::: Material for this task :::

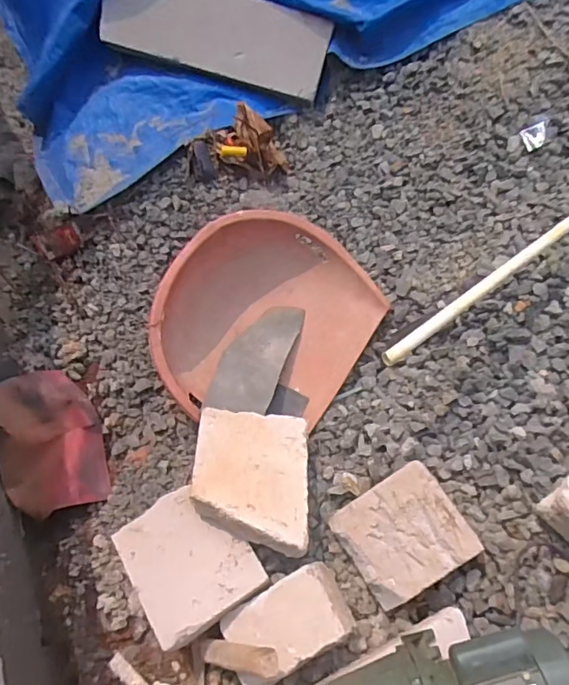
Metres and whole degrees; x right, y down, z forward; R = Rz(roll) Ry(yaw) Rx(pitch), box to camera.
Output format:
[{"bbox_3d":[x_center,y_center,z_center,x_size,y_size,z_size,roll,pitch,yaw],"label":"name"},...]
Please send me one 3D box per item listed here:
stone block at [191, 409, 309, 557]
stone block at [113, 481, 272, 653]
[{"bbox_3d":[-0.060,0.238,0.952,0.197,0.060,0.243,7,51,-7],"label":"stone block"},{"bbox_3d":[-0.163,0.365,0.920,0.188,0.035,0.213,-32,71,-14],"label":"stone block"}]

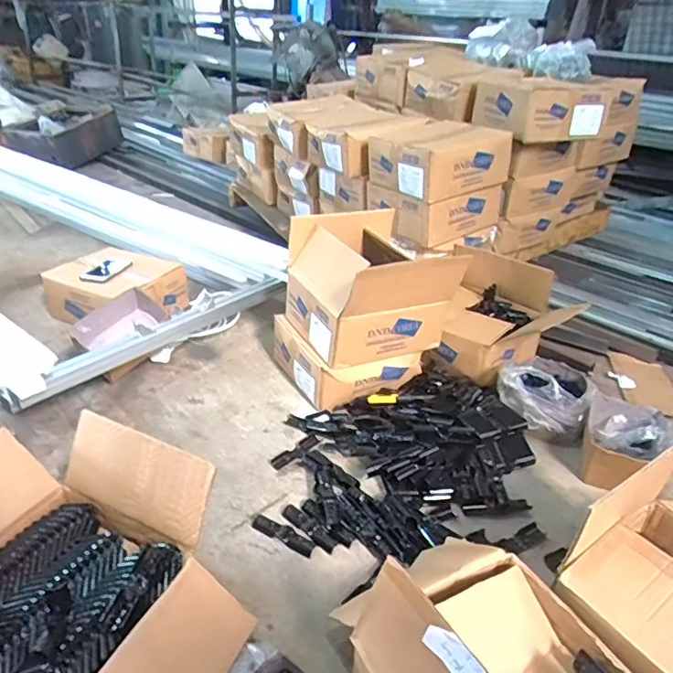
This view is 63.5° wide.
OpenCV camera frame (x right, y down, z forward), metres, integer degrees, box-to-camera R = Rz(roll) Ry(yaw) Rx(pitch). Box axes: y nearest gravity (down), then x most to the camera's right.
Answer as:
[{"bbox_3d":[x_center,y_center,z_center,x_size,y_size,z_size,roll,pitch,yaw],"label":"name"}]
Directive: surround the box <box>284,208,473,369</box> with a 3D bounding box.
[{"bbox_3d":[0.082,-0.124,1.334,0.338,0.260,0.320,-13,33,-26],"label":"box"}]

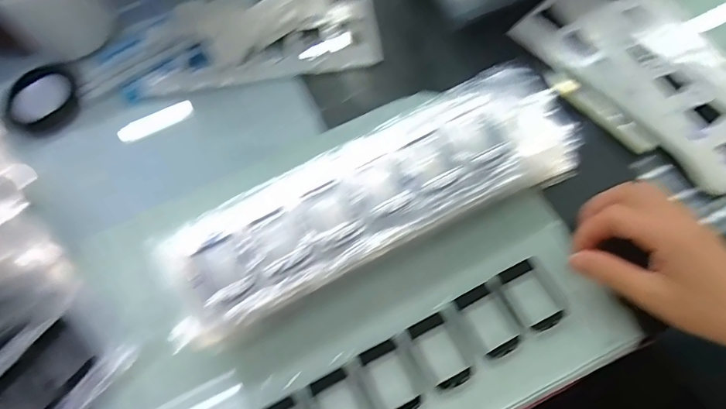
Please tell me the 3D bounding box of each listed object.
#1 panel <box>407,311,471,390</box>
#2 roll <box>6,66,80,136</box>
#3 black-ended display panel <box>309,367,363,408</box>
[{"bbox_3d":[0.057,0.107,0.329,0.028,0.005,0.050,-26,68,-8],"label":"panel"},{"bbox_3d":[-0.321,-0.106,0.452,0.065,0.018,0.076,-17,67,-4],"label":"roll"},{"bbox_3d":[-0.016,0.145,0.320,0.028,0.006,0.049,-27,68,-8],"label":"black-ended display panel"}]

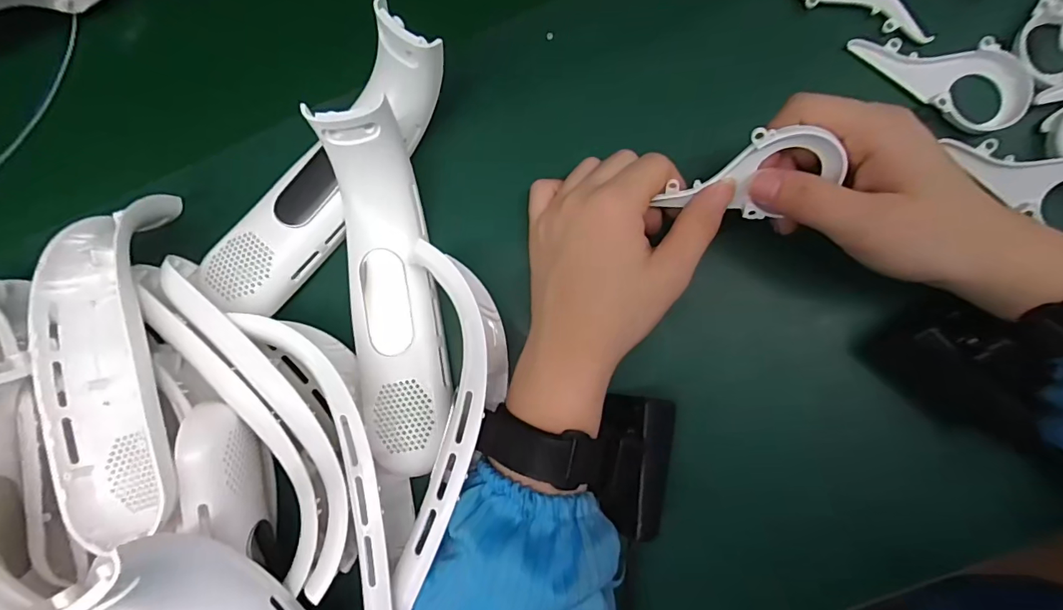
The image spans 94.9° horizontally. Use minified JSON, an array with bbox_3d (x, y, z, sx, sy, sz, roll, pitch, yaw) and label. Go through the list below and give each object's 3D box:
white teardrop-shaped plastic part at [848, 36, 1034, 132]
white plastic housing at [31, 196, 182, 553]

:::

To do ▸ Exactly as they stand, the entries must be written out again, pictures excluded.

Result ▸
Metres and whole degrees; x right, y down, z forward; R = Rz(roll) Ry(yaw) Rx(pitch), box to camera.
Output format:
[{"bbox_3d":[x_center,y_center,z_center,x_size,y_size,z_size,roll,pitch,yaw],"label":"name"},...]
Please send me one 3D box per item listed here:
stone block at [191, 409, 309, 557]
stone block at [113, 481, 272, 653]
[{"bbox_3d":[-0.060,0.238,0.952,0.197,0.060,0.243,7,51,-7],"label":"stone block"},{"bbox_3d":[-0.163,0.365,0.920,0.188,0.035,0.213,-32,71,-14],"label":"stone block"}]

This view is 63.5° wide.
OpenCV camera frame (x right, y down, z forward), metres, integer degrees, box-to-camera R = Rz(roll) Ry(yaw) Rx(pitch). Box axes: y nearest gravity (down), then x most to the camera's right.
Answer as:
[{"bbox_3d":[x_center,y_center,z_center,x_size,y_size,z_size,roll,pitch,yaw],"label":"name"}]
Directive: surround the box <box>284,208,473,369</box> with a 3D bounding box.
[{"bbox_3d":[0.082,-0.124,1.334,0.338,0.260,0.320,-13,33,-26],"label":"box"}]

Please tell me the 3D bounding box of each listed object.
#1 panel <box>407,311,471,390</box>
#2 roll <box>6,66,80,136</box>
#3 black-ended display panel <box>309,367,363,408</box>
[{"bbox_3d":[0.057,0.107,0.329,0.028,0.005,0.050,-26,68,-8],"label":"panel"},{"bbox_3d":[-0.321,-0.106,0.452,0.065,0.018,0.076,-17,67,-4],"label":"roll"},{"bbox_3d":[-0.016,0.145,0.320,0.028,0.006,0.049,-27,68,-8],"label":"black-ended display panel"}]

The image spans 94.9° horizontally. Use minified JSON, an array with bbox_3d (x, y, z, sx, sy, sz, roll, pitch, yaw) and label. Go through the list below and give each object's 3D box:
white teardrop-shaped plastic part at [848, 36, 1034, 132]
white plastic housing at [31, 196, 182, 553]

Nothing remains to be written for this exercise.